● PROBLEM STATEMENT
Reproduce the listing word for word, starting at its first line and ending with the line that contains "m’améliorer !", with that line included. Leave the pictures out of your copy.

● MATERIAL TO PROCESS
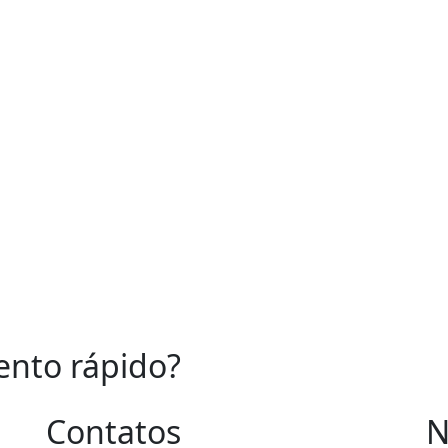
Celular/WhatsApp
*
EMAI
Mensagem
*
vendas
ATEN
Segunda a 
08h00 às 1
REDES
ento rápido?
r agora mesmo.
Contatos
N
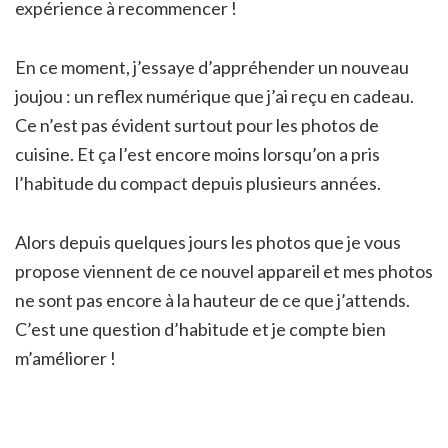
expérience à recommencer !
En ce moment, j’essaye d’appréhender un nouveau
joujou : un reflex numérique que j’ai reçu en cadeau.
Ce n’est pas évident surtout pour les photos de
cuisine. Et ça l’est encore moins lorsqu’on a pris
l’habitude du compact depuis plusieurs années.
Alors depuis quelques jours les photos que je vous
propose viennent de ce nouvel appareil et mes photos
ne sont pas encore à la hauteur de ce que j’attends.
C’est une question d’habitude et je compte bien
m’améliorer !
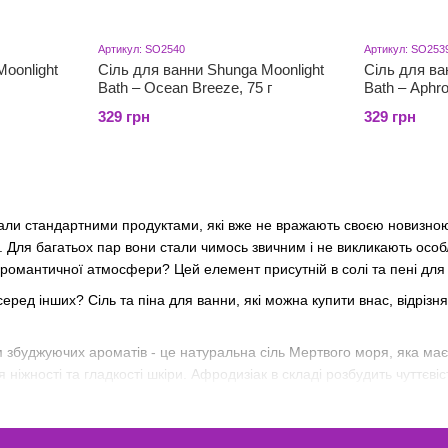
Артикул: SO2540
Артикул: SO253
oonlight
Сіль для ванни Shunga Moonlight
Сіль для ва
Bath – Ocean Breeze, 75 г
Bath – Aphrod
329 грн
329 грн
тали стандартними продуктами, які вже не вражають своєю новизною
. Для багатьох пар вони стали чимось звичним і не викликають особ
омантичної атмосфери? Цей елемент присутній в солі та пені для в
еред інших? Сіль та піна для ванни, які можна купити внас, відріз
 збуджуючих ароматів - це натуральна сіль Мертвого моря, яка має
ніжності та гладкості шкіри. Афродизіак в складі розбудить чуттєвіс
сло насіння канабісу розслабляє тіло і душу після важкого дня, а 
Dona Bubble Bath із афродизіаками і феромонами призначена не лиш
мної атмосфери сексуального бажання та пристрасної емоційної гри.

● WORKED SOLUTION
Celular/WhatsApp
*
EMAI
Mensagem
*
vendas
ATEN
Segunda a 
08h00 às 1
REDES
ento rápido?
r agora mesmo.
Contatos
N
expérience à recommencer !
En ce moment, j’essaye d’appréhender un nouveau
joujou : un reflex numérique que j’ai reçu en cadeau.
Ce n’est pas évident surtout pour les photos de
cuisine. Et ça l’est encore moins lorsqu’on a pris
l’habitude du compact depuis plusieurs années.
Alors depuis quelques jours les photos que je vous
propose viennent de ce nouvel appareil et mes photos
ne sont pas encore à la hauteur de ce que j’attends.
C’est une question d’habitude et je compte bien
m’améliorer !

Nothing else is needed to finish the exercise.